● **Document passage**
#####
ANNIS – Much Potential, Hindered by Machine Annotation

Experience Using ANNIS

After getting used to the surface, I found ANNIS to be very user-friendly. The Query-Builder allows for a combination of all kinds of prompts. In theory, this could be used to find out how many non-English words in our corpus are proper nouns, nouns, adjectives, etc. Such information would be useful to find evidence for patterns found in post- and/or multilingual novels, or might even lead to the discovery of patterns so far missed.

However, the faulty machine annotation, which inevitably became part of our corpus, made work with the findings rather difficult. Firstly, most non-English words were simply classified as proper nouns. ANNIS underlines the absurdity of that number: If one looks for words which are both non-English and proper nouns, one receives over 400 matches. If one looks for words which are English and proper nouns, the number is far smaller.

420 matches for non-English „proper nouns“
149 matches for English proper nouns

The results above are already fishy. Something cannot be right here. Spoiler alert: We all know it is the preceding machine annotation. Playing around with ANNIS some more, I also found instances where the machine had been unable to annotate English words correctly, resulting in falsified ANNIS search results.

Here, for instance, the adjective „teensy“ is annotated as a proper noun.
Here, a verb is annotated as a proper noun.

Given that ANNIS can work with several languages at once, I would really like to see a manually annotated corpus of post- and/or multilingual literatures. This experience strengthened my appreciation for corpora, but brought forward a lack of trust in machine annotation. I had expected at least the annotation of English words to be correct.

Our Little Experiment With (AI) Translation

We conducted a little experiment, translating our sentences ourselves and also having them translated by AI. Interestingly, the AI, such as DeepL and Google Translate, displayed tendencies similar to those of the machine annotation. Non-English words were combined with other nouns into compounds. For instance, „fallahi accent“ (meaning: rural accent, the accent used by farmers) became „Fallahi-Akzent“. In other words, both machine annotation and AI translation tools have a tendency to deal with non-English words by interpreting them as nouns or proper nouns, rather than what they actually are.
#####
In the post about ANNIS, copy word for word the part starting with "However, the faulty" and going on through "ANNIS search results.".
#####
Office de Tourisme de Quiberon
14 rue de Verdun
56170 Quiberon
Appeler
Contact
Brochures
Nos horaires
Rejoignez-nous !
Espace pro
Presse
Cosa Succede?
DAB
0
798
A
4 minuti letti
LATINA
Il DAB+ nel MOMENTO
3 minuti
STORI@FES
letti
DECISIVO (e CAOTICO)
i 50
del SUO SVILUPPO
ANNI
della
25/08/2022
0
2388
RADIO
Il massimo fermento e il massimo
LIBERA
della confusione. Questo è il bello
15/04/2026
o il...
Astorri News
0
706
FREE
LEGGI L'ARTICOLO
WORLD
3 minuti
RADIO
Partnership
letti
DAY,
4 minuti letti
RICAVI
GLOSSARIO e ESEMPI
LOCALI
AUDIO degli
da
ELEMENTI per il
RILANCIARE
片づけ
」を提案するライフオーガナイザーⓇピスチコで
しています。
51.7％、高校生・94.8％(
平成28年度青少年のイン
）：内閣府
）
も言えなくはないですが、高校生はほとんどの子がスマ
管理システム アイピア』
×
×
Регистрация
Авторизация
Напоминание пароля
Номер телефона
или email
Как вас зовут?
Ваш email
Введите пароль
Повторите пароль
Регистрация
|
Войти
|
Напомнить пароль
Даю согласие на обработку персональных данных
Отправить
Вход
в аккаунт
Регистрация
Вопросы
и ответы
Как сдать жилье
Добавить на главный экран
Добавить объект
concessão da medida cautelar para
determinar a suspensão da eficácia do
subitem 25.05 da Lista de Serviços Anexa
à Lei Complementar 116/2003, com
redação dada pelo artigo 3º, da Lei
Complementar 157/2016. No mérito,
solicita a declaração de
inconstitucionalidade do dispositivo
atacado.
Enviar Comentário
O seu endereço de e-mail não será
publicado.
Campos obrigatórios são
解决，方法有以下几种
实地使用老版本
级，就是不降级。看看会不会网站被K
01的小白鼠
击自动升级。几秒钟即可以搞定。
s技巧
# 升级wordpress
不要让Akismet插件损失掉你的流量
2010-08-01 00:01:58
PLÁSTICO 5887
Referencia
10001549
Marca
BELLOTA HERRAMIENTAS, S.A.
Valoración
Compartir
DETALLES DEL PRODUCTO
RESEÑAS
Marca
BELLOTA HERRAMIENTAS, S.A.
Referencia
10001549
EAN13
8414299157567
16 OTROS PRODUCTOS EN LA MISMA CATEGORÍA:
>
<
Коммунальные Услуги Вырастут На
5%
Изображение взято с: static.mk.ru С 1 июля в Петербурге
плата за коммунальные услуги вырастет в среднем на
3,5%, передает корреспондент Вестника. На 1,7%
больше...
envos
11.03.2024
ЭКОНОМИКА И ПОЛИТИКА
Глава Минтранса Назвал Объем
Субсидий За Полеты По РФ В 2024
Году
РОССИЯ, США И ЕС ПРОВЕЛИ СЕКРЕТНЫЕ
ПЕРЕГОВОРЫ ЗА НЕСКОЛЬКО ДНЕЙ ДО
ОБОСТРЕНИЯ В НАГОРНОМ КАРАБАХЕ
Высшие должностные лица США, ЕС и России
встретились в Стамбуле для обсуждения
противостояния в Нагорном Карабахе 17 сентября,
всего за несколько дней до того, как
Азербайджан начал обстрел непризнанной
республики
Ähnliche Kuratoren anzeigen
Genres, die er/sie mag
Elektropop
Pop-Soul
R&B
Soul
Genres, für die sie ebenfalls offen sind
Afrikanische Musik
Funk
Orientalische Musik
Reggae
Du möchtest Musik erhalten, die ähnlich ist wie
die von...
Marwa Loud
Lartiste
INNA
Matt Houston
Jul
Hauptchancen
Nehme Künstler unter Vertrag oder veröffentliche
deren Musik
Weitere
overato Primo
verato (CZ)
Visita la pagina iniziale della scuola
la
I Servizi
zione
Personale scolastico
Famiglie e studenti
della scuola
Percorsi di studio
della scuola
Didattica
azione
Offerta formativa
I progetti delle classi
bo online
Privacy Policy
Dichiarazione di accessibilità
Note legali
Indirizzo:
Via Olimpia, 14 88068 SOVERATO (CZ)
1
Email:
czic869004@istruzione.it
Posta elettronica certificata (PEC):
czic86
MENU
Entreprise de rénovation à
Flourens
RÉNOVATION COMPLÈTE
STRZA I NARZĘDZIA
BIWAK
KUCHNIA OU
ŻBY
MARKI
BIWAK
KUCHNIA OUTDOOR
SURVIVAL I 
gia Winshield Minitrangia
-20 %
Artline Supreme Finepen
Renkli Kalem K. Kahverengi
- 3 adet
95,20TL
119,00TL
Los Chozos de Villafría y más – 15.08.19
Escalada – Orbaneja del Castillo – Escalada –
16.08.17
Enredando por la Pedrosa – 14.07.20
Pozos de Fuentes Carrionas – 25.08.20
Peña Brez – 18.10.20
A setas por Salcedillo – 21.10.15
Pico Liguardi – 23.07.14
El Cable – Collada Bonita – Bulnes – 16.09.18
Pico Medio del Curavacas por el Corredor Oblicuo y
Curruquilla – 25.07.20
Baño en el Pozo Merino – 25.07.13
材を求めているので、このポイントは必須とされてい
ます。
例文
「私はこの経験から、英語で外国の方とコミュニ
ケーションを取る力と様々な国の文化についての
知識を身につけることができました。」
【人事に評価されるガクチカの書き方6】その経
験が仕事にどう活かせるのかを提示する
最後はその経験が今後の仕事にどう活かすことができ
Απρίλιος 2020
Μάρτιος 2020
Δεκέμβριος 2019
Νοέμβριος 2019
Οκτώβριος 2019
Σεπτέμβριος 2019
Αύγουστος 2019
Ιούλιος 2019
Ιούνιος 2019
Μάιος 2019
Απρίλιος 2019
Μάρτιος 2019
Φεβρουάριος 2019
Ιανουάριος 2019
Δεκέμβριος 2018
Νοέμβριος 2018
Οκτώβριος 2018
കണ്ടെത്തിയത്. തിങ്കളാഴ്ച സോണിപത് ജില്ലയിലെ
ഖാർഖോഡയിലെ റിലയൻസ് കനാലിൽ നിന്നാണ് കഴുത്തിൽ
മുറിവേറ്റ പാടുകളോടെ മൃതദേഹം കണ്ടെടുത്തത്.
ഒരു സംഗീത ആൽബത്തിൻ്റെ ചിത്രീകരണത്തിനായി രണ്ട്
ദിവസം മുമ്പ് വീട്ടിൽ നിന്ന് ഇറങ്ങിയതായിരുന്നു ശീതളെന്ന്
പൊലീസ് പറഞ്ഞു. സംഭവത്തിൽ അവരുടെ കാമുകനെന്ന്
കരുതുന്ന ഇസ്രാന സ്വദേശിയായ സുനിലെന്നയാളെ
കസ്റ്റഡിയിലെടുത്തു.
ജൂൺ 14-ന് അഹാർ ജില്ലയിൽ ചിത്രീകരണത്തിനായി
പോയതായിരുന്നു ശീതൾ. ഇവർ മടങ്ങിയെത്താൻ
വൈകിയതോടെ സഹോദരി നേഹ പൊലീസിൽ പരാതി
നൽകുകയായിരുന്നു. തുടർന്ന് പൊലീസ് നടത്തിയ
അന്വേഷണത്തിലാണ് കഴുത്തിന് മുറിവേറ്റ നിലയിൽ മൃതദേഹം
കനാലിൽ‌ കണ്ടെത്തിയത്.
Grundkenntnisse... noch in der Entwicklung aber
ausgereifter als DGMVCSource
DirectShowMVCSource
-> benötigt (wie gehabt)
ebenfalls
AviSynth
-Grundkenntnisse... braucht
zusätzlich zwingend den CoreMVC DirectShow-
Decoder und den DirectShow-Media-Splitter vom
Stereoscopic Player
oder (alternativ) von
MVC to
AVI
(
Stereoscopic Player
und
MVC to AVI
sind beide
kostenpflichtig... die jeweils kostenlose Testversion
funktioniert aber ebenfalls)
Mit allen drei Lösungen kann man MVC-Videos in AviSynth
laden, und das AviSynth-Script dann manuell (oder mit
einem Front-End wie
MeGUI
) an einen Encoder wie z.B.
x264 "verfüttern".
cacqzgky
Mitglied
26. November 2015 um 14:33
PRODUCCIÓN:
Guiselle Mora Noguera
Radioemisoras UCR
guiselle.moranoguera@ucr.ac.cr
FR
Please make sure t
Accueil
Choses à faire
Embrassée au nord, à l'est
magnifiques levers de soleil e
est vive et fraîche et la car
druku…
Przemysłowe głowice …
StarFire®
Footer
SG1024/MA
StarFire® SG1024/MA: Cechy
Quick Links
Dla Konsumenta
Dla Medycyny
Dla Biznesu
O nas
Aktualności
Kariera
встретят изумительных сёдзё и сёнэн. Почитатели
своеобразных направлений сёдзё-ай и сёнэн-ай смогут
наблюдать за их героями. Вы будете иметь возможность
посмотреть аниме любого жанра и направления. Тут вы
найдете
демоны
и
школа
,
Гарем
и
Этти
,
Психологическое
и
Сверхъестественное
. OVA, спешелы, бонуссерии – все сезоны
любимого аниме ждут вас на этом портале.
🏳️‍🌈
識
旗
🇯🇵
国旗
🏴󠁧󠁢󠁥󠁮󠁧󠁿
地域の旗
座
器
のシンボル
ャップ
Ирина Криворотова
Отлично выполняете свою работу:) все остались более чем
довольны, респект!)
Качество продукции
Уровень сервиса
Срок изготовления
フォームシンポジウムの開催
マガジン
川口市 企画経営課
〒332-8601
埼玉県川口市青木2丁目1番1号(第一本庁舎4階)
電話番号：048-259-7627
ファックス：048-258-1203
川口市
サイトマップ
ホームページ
#####
● **Solution for this problem**
However, the faulty machine annotation, which inevitably became part of our corpus, made work with the findings rather difficult. Firstly, most non-English words were simply classified as proper nouns. ANNIS underlines the absurdity of that number: If one looks for words which are both non-English and proper nouns, one receives over 400 matches. If one looks for words which are English and proper nouns, the number is far smaller.

420 matches for non-English „proper nouns“
149 matches for English proper nouns

The results above are already fishy. Something cannot be right here. Spoiler alert: We all know it is the preceding machine annotation. Playing around with ANNIS some more, I also found instances where the machine had been unable to annotate English words correctly, resulting in falsified ANNIS search results.